-------- Input for this task

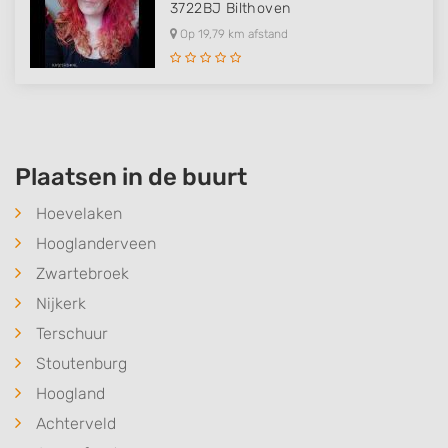
3722BJ
Bilthoven
Op 19,79 km afstand
Plaatsen in de buurt
Hoevelaken
Hooglanderveen
Zwartebroek
Nijkerk
Terschuur
Stoutenburg
Hoogland
Achterveld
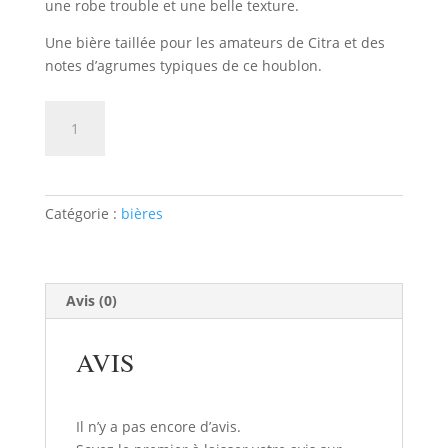
une robe trouble et une belle texture.
Une bière taillée pour les amateurs de Citra et des
notes d’agrumes typiques de ce houblon.
quantité
AJOUTER AU PANIER
de
Double
IPA
Brasserie
Catégorie :
bières
Cambier
Double
Citra
Avis (0)
AVIS
Il n’y a pas encore d’avis.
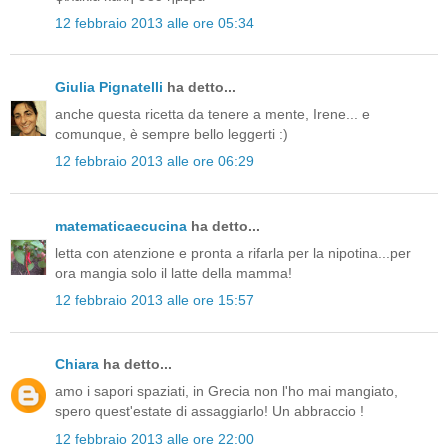
12 febbraio 2013 alle ore 05:34
Giulia Pignatelli
ha detto...
anche questa ricetta da tenere a mente, Irene... e
comunque, è sempre bello leggerti :)
12 febbraio 2013 alle ore 06:29
matematicaecucina
ha detto...
letta con atenzione e pronta a rifarla per la nipotina...per
ora mangia solo il latte della mamma!
12 febbraio 2013 alle ore 15:57
Chiara
ha detto...
amo i sapori spaziati, in Grecia non l'ho mai mangiato,
spero quest'estate di assaggiarlo! Un abbraccio !
12 febbraio 2013 alle ore 22:00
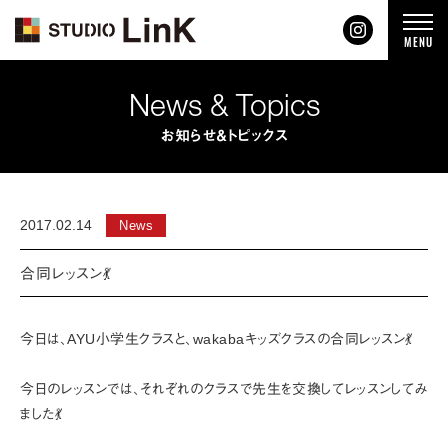
t
MENU
o
g
g
l
News & Topics
e
n
a
お知らせ＆トピックス
v
i
g
a
t
i
2017.02.14
News
o
n
合同レッスン💃
今日は、AYU小学生クラスと、wakabaキッズクラスの合同レッスン💃
今日のレッスンでは、それぞれのクラスで先生を交換してレッスンしてみ
ました💃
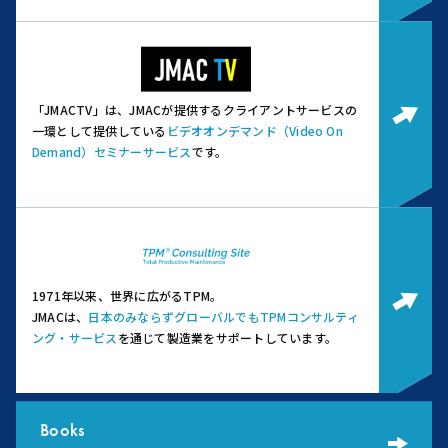
「JMACTV」は、JMACが提供するクライアントサービスの
一環として提供している
ビデオオンデマンド（Video On
Demand）セミナーサービス
です。
1971年以来、世界に広がるTPM。
JMACは、
日本のみならずグローバルでもTPMコンサルティ
ング・サービス
を通じて製造業をサポートしています。
Books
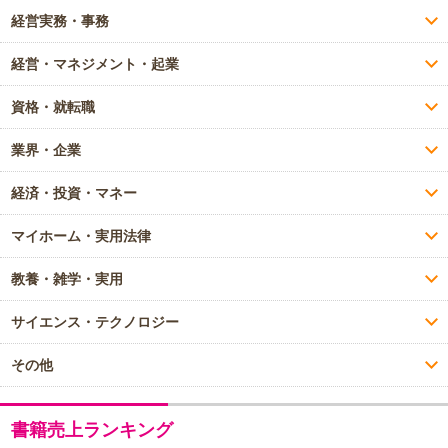
経営実務・事務
経営・マネジメント・起業
資格・就転職
業界・企業
経済・投資・マネー
マイホーム・実用法律
教養・雑学・実用
サイエンス・テクノロジー
その他
書籍売上ランキング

----------------

■ What the task requires ■
Copy the text of every record above line for line, character for character, and leave the pictures out.

■ Output for this exercise ■
3722BJ
Bilthoven
Op 19,79 km afstand
Plaatsen in de buurt
Hoevelaken
Hooglanderveen
Zwartebroek
Nijkerk
Terschuur
Stoutenburg
Hoogland
Achterveld
une robe trouble et une belle texture.
Une bière taillée pour les amateurs de Citra et des
notes d’agrumes typiques de ce houblon.
quantité
AJOUTER AU PANIER
de
Double
IPA
Brasserie
Catégorie :
bières
Cambier
Double
Citra
Avis (0)
AVIS
Il n’y a pas encore d’avis.
12 febbraio 2013 alle ore 05:34
Giulia Pignatelli
ha detto...
anche questa ricetta da tenere a mente, Irene... e
comunque, è sempre bello leggerti :)
12 febbraio 2013 alle ore 06:29
matematicaecucina
ha detto...
letta con atenzione e pronta a rifarla per la nipotina...per
ora mangia solo il latte della mamma!
12 febbraio 2013 alle ore 15:57
Chiara
ha detto...
amo i sapori spaziati, in Grecia non l'ho mai mangiato,
spero quest'estate di assaggiarlo! Un abbraccio !
12 febbraio 2013 alle ore 22:00
t
MENU
o
g
g
l
News & Topics
e
n
a
お知らせ＆トピックス
v
i
g
a
t
i
2017.02.14
News
o
n
合同レッスン💃
今日は、AYU小学生クラスと、wakabaキッズクラスの合同レッスン💃
今日のレッスンでは、それぞれのクラスで先生を交換してレッスンしてみ
ました💃
「JMACTV」は、JMACが提供するクライアントサービスの
一環として提供している
ビデオオンデマンド（Video On
Demand）セミナーサービス
です。
1971年以来、世界に広がるTPM。
JMACは、
日本のみならずグローバルでもTPMコンサルティ
ング・サービス
を通じて製造業をサポートしています。
Books
経営実務・事務
経営・マネジメント・起業
資格・就転職
業界・企業
経済・投資・マネー
マイホーム・実用法律
教養・雑学・実用
サイエンス・テクノロジー
その他
書籍売上ランキング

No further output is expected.